List of tasks:
[A] In two sentences, summarize the forum thread about Rivett608's miniatures.
[B] From the forum thread about Rivett608's miniatures, set down the passage that begins at the words "## mklotz (Nov 20, 2008)" and stops after "what he's done.".
[C] In the forum thread about Rivett608's miniatures, what scale are the working locks that b.lindsey mentions?

Text shown:
[Start of section]
# Exquisite miniatures - the work of Rivett608



## mklotz (Nov 20, 2008)

In a recent thread here on making small parts, I mentioned the phenomenal work of Bill Robertson (screen name Rivett608). As it turns out, his work has been recently featured in the magazine "Find Woodworking". On their site they have available a slideshow, narrated by Bill, where he talks about some of his creations and how he makes them.

http://www.taunton.com/finewoodworking/ProjectsAndDesign/ProjectsAndDesignArticle.aspx?id=31688

I recommend it highly. Bill's an incredible craftsman (in both wood and metal) and you owe it to yourself to see what he's done.


----------



## cfellows (Nov 20, 2008)

While I greatly admire and respect the work of these folks, I have to admit I don't understand their motivation. For me, at least, if the finished product doesn't run, shoot, or perform a viable function, I just can't bring myself to put that much effort into it. Maybe I'm just jealous...

Chuck


----------



## b.lindsey (Nov 20, 2008)

That is truly inspiring Marv. The woodworking is incredible but so is the metal working...working locks in 1/12 scale...WOW!!


----------



## mklotz (Nov 21, 2008)

cfellows  said:
			
		

> While I greatly admire and respect the work of these folks, I have to admit I don't understand their motivation. For me, at least, if the finished product doesn't run, shoot, or perform a viable function, I just can't bring myself to put that much effort into it. Maybe I'm just jealous...
> 
> Chuck



Each to his own but I'm glad that Bill, along with Da Vinci and Michelangelo, don't share your need for practicality.


----------



## Jadecy (Nov 21, 2008)

Although I would not have the patience to create my own small tool box I am fascinated by those tiny things and the true craftsmanship and time that went in to making them. Very nice work indeed! :bow: :bow: :bow:

 If you need a mini wood plane to sharpen a pencil he's got one!  ;D


----------



## Brass_Machine (Nov 21, 2008)

Nice link. Thanks for that one Marv.
[End of section]
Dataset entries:
[Start of section]
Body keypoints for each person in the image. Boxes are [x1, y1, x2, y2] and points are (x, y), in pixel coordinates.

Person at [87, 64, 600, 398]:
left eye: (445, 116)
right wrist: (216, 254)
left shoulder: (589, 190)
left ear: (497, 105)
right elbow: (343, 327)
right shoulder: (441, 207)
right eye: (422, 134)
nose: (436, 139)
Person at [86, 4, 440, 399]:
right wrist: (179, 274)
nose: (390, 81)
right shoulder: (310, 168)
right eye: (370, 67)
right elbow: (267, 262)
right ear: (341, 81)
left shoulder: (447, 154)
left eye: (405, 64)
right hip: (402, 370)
[End of section]
[Start of section]
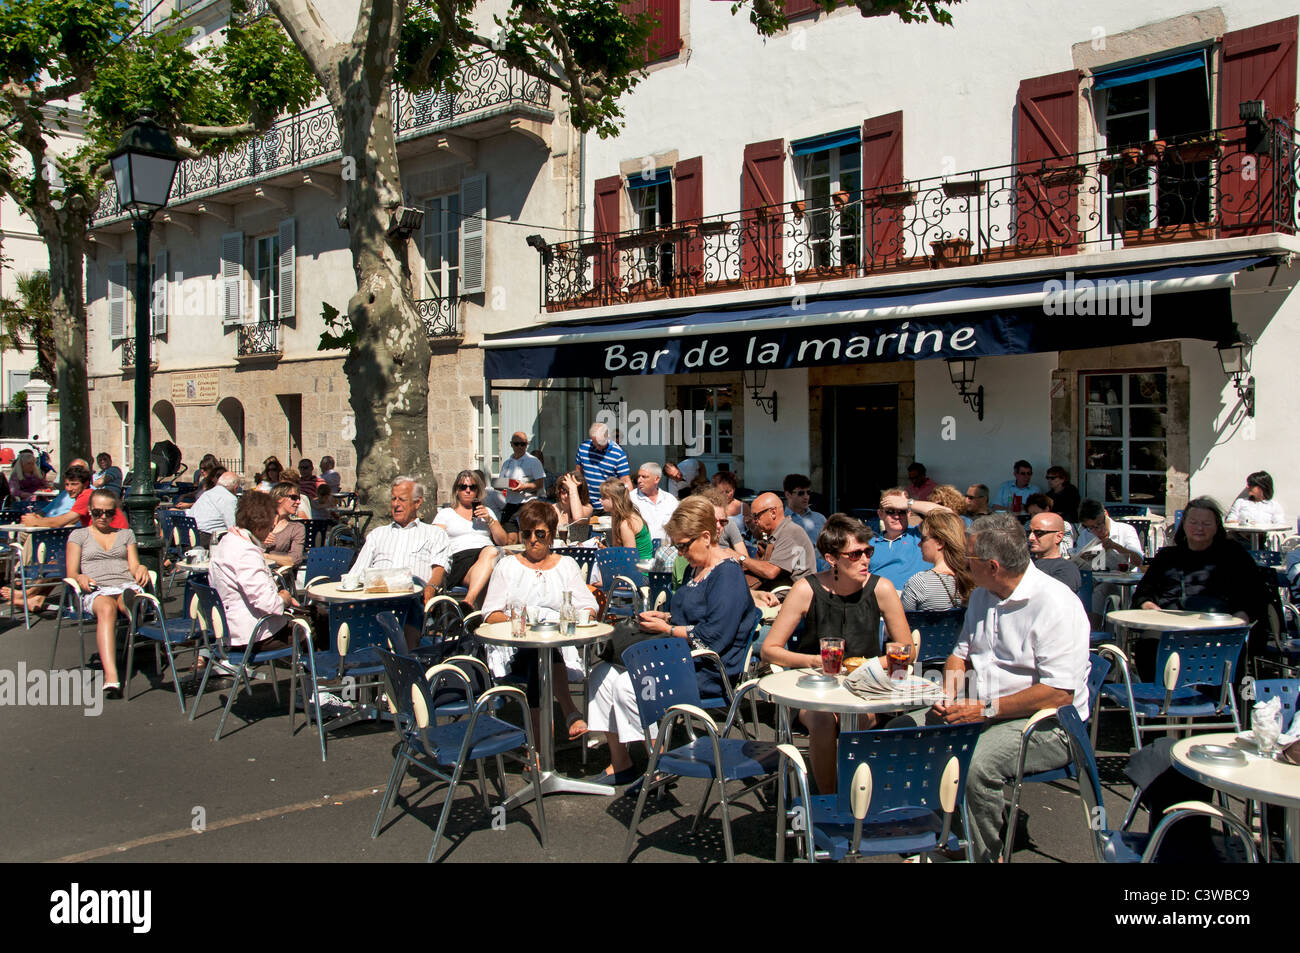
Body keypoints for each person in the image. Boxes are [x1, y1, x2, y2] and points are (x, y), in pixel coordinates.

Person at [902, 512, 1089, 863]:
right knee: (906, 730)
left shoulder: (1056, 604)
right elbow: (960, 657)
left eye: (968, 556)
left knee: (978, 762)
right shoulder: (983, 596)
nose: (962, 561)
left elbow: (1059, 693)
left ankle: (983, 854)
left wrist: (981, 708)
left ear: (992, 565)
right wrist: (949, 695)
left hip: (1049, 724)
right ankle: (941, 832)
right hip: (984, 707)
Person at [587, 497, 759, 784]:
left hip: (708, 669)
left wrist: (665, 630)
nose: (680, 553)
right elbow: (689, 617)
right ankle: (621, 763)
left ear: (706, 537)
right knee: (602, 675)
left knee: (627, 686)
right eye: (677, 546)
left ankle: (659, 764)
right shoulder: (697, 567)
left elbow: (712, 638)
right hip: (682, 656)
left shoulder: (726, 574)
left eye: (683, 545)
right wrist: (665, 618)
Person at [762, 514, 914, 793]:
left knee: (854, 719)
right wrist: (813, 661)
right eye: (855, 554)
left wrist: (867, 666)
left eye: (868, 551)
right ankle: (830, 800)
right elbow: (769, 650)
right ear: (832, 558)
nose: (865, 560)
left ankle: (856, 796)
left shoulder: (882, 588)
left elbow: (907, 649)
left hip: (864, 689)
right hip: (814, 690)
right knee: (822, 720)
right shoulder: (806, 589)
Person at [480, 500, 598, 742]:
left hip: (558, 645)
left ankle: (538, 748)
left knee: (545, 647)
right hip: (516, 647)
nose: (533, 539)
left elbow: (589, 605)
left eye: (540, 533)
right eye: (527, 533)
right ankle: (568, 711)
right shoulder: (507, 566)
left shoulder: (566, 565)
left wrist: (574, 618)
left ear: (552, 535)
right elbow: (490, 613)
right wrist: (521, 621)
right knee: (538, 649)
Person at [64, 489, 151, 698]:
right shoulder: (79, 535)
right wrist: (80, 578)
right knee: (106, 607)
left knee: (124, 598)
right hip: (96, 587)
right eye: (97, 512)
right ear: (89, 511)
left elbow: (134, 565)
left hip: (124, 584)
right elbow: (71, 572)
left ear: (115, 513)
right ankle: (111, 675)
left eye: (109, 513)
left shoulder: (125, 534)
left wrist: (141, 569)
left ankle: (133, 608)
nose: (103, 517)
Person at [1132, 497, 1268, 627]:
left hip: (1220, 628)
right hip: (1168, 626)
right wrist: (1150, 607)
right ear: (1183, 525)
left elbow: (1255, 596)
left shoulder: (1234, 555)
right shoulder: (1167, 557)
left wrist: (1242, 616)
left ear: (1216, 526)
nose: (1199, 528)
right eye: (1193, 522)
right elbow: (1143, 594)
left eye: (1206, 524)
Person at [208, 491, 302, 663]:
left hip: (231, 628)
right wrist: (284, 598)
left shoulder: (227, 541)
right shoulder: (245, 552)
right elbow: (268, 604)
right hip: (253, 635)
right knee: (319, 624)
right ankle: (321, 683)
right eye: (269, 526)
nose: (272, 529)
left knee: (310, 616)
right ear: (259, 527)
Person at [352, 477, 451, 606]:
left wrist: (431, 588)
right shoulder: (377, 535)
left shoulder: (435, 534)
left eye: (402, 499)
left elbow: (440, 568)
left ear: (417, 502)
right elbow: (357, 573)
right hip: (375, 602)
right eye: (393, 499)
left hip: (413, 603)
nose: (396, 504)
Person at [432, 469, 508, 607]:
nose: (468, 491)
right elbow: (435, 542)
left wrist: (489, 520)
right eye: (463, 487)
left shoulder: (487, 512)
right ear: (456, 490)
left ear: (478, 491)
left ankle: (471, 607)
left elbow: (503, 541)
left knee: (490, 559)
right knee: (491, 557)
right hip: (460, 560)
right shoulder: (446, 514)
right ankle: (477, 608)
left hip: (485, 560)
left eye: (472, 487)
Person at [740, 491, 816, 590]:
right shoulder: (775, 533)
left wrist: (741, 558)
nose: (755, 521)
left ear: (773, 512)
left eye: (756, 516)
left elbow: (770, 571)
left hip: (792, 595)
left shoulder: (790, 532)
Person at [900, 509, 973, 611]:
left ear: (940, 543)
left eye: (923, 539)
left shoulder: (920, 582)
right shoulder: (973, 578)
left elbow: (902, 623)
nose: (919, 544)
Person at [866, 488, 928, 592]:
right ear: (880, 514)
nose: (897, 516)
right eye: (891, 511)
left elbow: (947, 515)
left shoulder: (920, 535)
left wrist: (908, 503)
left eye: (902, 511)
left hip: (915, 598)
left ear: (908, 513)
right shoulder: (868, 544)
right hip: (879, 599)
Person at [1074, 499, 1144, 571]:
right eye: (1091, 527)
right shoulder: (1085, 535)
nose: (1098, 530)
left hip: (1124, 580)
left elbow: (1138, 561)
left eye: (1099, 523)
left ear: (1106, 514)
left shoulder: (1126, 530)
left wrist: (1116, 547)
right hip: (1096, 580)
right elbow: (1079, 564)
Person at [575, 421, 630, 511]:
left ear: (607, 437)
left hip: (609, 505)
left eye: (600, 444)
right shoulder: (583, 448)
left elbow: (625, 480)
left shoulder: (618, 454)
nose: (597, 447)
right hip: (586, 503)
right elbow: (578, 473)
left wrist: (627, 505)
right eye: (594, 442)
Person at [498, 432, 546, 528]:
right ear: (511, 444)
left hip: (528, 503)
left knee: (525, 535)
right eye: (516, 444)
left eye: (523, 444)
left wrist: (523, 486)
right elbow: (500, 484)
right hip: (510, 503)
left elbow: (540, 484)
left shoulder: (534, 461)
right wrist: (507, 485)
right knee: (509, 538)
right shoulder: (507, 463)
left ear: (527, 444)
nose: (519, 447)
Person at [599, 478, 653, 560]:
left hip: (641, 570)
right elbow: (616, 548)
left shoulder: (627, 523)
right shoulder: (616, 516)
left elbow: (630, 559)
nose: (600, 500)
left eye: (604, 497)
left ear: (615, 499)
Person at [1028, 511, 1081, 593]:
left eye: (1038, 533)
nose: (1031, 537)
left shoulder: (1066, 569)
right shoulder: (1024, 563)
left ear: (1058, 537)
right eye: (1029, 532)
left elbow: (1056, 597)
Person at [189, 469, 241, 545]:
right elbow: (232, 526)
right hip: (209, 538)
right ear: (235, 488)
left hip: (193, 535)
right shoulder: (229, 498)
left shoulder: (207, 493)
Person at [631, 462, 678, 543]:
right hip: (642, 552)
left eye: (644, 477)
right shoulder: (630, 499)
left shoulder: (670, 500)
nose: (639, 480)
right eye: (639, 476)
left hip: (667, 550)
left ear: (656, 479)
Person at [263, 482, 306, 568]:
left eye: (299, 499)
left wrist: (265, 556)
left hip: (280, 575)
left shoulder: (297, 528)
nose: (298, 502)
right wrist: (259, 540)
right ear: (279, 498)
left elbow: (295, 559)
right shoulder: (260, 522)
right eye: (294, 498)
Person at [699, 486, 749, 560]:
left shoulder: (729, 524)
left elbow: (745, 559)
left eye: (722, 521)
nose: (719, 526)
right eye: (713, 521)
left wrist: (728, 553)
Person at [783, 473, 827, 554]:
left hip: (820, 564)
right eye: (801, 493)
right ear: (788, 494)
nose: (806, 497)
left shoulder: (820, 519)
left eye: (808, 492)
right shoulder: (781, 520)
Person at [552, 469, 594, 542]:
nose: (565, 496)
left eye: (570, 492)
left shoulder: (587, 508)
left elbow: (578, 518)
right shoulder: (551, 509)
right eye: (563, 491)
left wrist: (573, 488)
[End of section]
Numbered responses:
[A] mklotz recommends a slideshow, narrated by Bill Robertson (screen name Rivett608), in which he talks about some of his miniature creations and how he makes them. Other posters praise his craftsmanship in wood and metal, including working locks in 1/12 scale, while one admits he doesn't understand putting that much effort into things that don't perform a viable function.

[B]
## mklotz (Nov 20, 2008)

In a recent thread here on making small parts, I mentioned the phenomenal work of Bill Robertson (screen name Rivett608). As it turns out, his work has been recently featured in the magazine "Find Woodworking". On their site they have available a slideshow, narrated by Bill, where he talks about some of his creations and how he makes them.

http://www.taunton.com/finewoodworking/ProjectsAndDesign/ProjectsAndDesignArticle.aspx?id=31688

I recommend it highly. Bill's an incredible craftsman (in both wood and metal) and you owe it to yourself to see what he's done.

[C] 1/12 scale.